“As a midwife, you experience evolution right in front of your eyes, helping someone make that transition to parenthood," said Kate Lyons, Midwife Manager at the Labour Ward in Cork University Maternity Hospital.
The coronavirus pandemic has impacted maternity wards nationally, separating pregnant women and newly delivered babies from their families but Ms Lyons said that midwives are still there to 'hold women's hands' through it all.
“We work through storms, Christmas, everything, 24/7 so a pandemic is no different. We’ll be there for women and their babies.
“And you can’t deliver a baby from the other side of the room. We’re holding the woman’s hand, helping her breath through contractions. We’re highly trained and we learn to know what a woman is saying without her having to use words."
Tomorrow, May 5 marks International Day of the Midwife in what it is the Year of the Nurse and Midwife.
“It makes me so proud as a midwife to see my colleagues so dedicated, taking personal risks to help others," Ms Lyons said.

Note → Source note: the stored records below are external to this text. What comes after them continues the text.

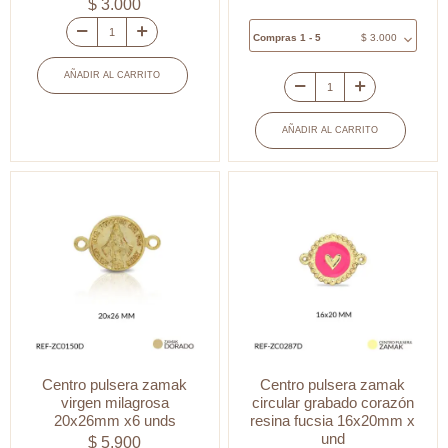
$
3.000
Compras 1 - 5
$
3.000
Centro
pulsera
AÑADIR AL CARRITO
zamak
Centro
Virgen
pulsera
AÑADIR AL CARRITO
de
Zamak
Guadalupe
circulo
relieve
hoja
14mm
23x23mm
x3
x
unidades
unid
cantidad
cantidad
Centro pulsera zamak
Centro pulsera zamak
virgen milagrosa
circular grabado corazón
20x26mm x6 unds
resina fucsia 16x20mm x
und
$
5.900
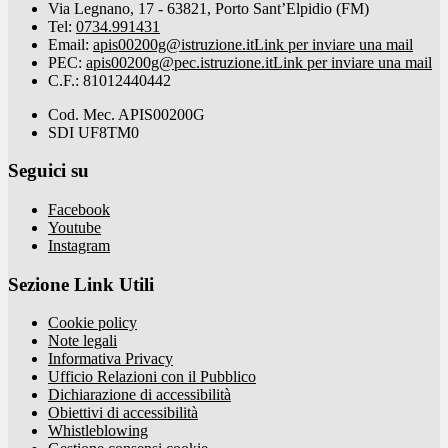
Via Legnano, 17 - 63821, Porto Sant’Elpidio (FM)
Tel:
0734.991431
Email:
apis00200g@istruzione.it
Link per inviare una mail
PEC:
apis00200g@pec.istruzione.it
Link per inviare una mail
C.F.: 81012440442
Cod. Mec. APIS00200G
SDI UF8TM0
Seguici su
Facebook
Youtube
Instagram
Sezione Link Utili
Cookie policy
Note legali
Informativa Privacy
Ufficio Relazioni con il Pubblico
Dichiarazione di accessibilità
Obiettivi di accessibilità
Whistleblowing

CUMH has had no confirmed cases of Covid-19 so far, but before anyone enters the hospital they are checked for symptoms and a temperature, and any suspected cases are brought to a specific area of the hospital where they can isolate.
Partners are discouraged from attending hospital until the mother is in active labour and must leave after the baby is born.
“To maximise the quality of time for dads, we encourage them to have skin-to-skin contact and to take pictures and video of the baby and audio of their heart beat before they go," Ms Lyons said.
"The day of discharge is incredibly emotional. Handing the baby and mother back to the partner, watching them hug and the partner look into the baby’s face and take ownership."
Post-pandemic, she hopes to see more midwife-led care and more choice of care for women.
“I’d like to see the midwife’s role developed to its full potential. We’re autonomous and highly trained. We can deliver a baby, suture, insert an IV line, provide life-saving medication and recognise the need for an obstetrician.
“Most pregnancies are straight-forward and don’t need to be medicalised. A woman’s body knows what to do. We try to make women feel empowered by the process."
The word 'midwife' means ‘with woman’ and never have midwives been with women more than now, said Norma Kissane, Clinical Midwife Manager at University Hospital Kerry.
“We're there, guiding them through everything, helping and supporting them," Ms Kissane said.
“There’s a lot of compassion and passion in what we do. We’re changing the world one family at a a time."
University Hospital Kerry is part of the Ireland South Women & Infants Directorate, a network of maternity hospitals led by CUMH which aims to share information and promote ever-greater care.
The pandemic may lead to some post-Covid changes with more low-risk patients being seen outside the hospital and with more early discharges so that women could go home six hours after a vaginal birth and 42 hours after a caesarean section, Ms Kissane said.
Linda O’Callaghan Clinical Placement Coordinator (Midwifery) at University Hospital Waterford said that the pandemic has also impacted training for student midwives.
“First, second and third year placements were pulled when college came to an end," she said. "All that’s left is the fourth year interns. It will delay career progression.
"Some students' clinical placements have been cancelled and they can’t graduate without them.
"Everything is very fluid but I’m there to reassure the fourth years."
Ms O'Callaghan said that students are now being taught about wellbeing and stress management to help them cope through these trying times.
"I’ve never seen the amount of stress in my career as in the last eight weeks," she said.
"Covid-19 is part of life now. It is changing the face of healthcare. Our students will tell this story to their grandchildren. It’s the equivalent of their war."